Ashod Kherlopian Mchd, Bsc(hons), Gayle Fischer Oam, Mb Bs, Md, Facd

What’s the diagnosis?

An area of cutaneous atrophy on the abdomen

Ashod Kherlopian Mchd, Bsc(hons), Gayle Fischer Oam, Mb Bs, Md, Facd
Fig 1.
Figure 1. The localised depression of the skin on the left lower quadrant of the abdomen. A continuous glucose monitoring device is located in the hypogastric region.
Fig 2.
Figure 2. Multiple well-circumscribed, pale-to-pink oval atrophic areas on the back of a 13-year-old boy, consistent with morphoea.

Case presentation 

A 14-year-old girl presents with an area of marked cutaneous atrophy on her left lower abdomen that has developed over the last three months (Figure 1). Before this the skin was normal, with no preceding rash or oedema. She has been otherwise well and denies any trauma to the affected area. 

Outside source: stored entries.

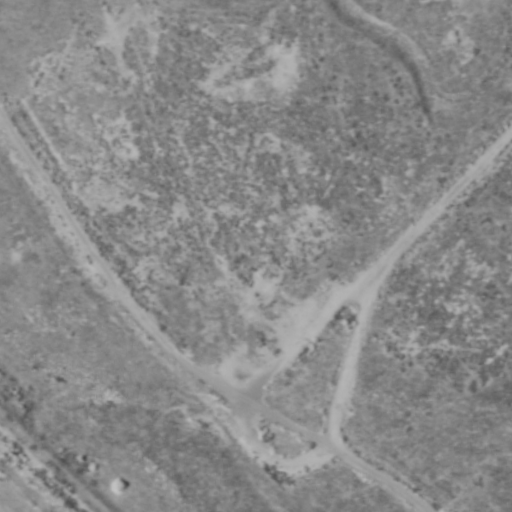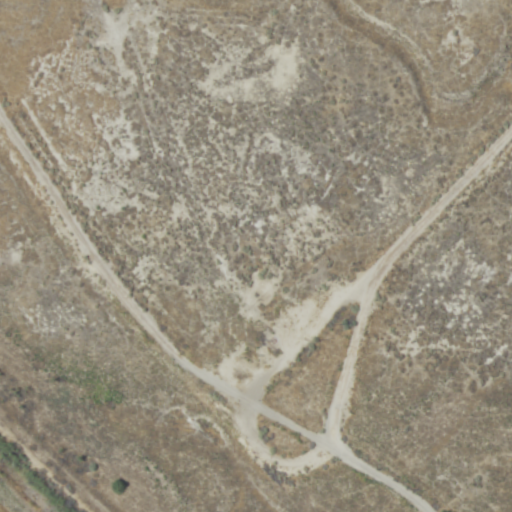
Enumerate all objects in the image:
road: (287, 415)
road: (376, 469)
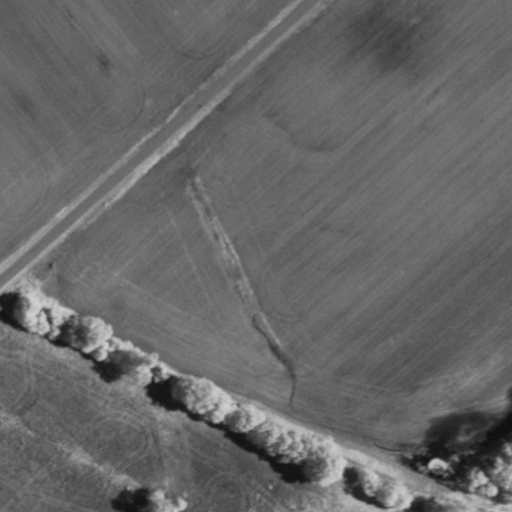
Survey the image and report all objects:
road: (155, 140)
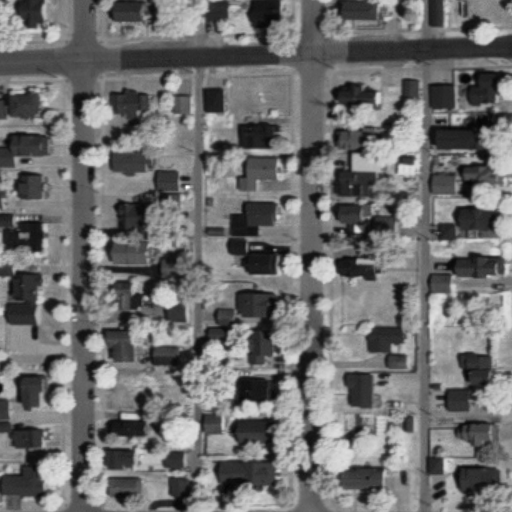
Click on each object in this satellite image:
building: (222, 9)
building: (135, 10)
building: (310, 10)
building: (370, 10)
building: (273, 12)
building: (440, 12)
building: (41, 13)
road: (255, 54)
building: (412, 88)
building: (488, 94)
building: (448, 96)
building: (367, 97)
building: (218, 100)
building: (186, 103)
building: (140, 104)
building: (31, 105)
building: (262, 135)
building: (466, 138)
building: (362, 139)
building: (27, 149)
building: (139, 161)
building: (263, 171)
building: (488, 174)
building: (365, 176)
building: (173, 180)
building: (450, 184)
building: (35, 187)
building: (4, 197)
building: (150, 216)
building: (258, 217)
building: (358, 218)
building: (488, 219)
building: (26, 233)
building: (243, 245)
building: (140, 251)
road: (82, 256)
road: (198, 256)
road: (311, 256)
road: (425, 256)
building: (269, 262)
building: (485, 266)
building: (372, 267)
building: (446, 282)
building: (33, 287)
building: (138, 296)
building: (265, 304)
building: (183, 311)
building: (230, 316)
building: (390, 337)
building: (132, 344)
building: (265, 345)
building: (170, 355)
building: (488, 369)
building: (41, 391)
building: (262, 391)
building: (366, 391)
building: (465, 399)
building: (218, 423)
building: (146, 428)
building: (23, 430)
building: (261, 432)
building: (483, 432)
building: (131, 459)
building: (179, 459)
building: (440, 465)
building: (254, 472)
building: (372, 477)
building: (485, 479)
building: (32, 482)
building: (132, 487)
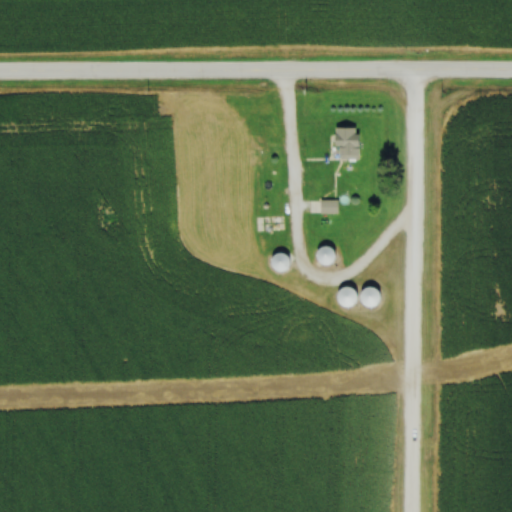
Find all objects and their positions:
road: (463, 72)
road: (207, 73)
building: (343, 145)
building: (326, 209)
road: (301, 237)
building: (318, 258)
building: (274, 265)
road: (412, 292)
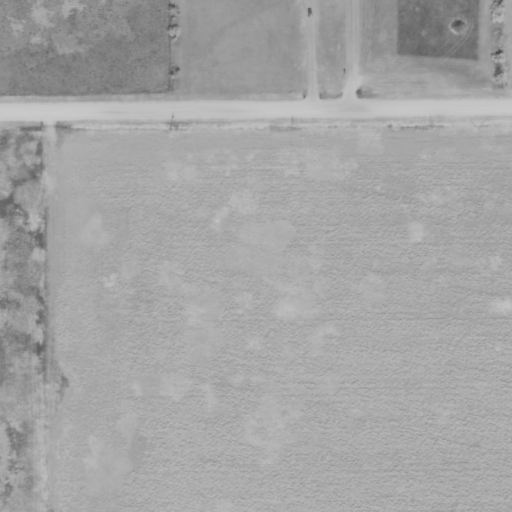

The patient was diagnosed with type 1 diabetes mellitus at age 13 years, for which she is treated with insulin glargine and insulin aspart via a subcutaneous insulin pump. She recalls the area of atrophy as a site where her insulin pump was previously situated. 

There is no family history of venous thromboembolism or of autoimmune disease. 

Differential diagnoses 

The lipodystrophies are a heterogeneous group of diseases characterised by an abnormal change in adipose tissue, which may be either an increase (lipohypertrophy) or decrease (lipoatrophy). This patient’s age and the morphology of the lipoatrophy and lack of visible changes to adipose tissue bulk in other areas are consistent with an acquired localised lipoatrophy. Causes to consider among the differential diagnoses include the following.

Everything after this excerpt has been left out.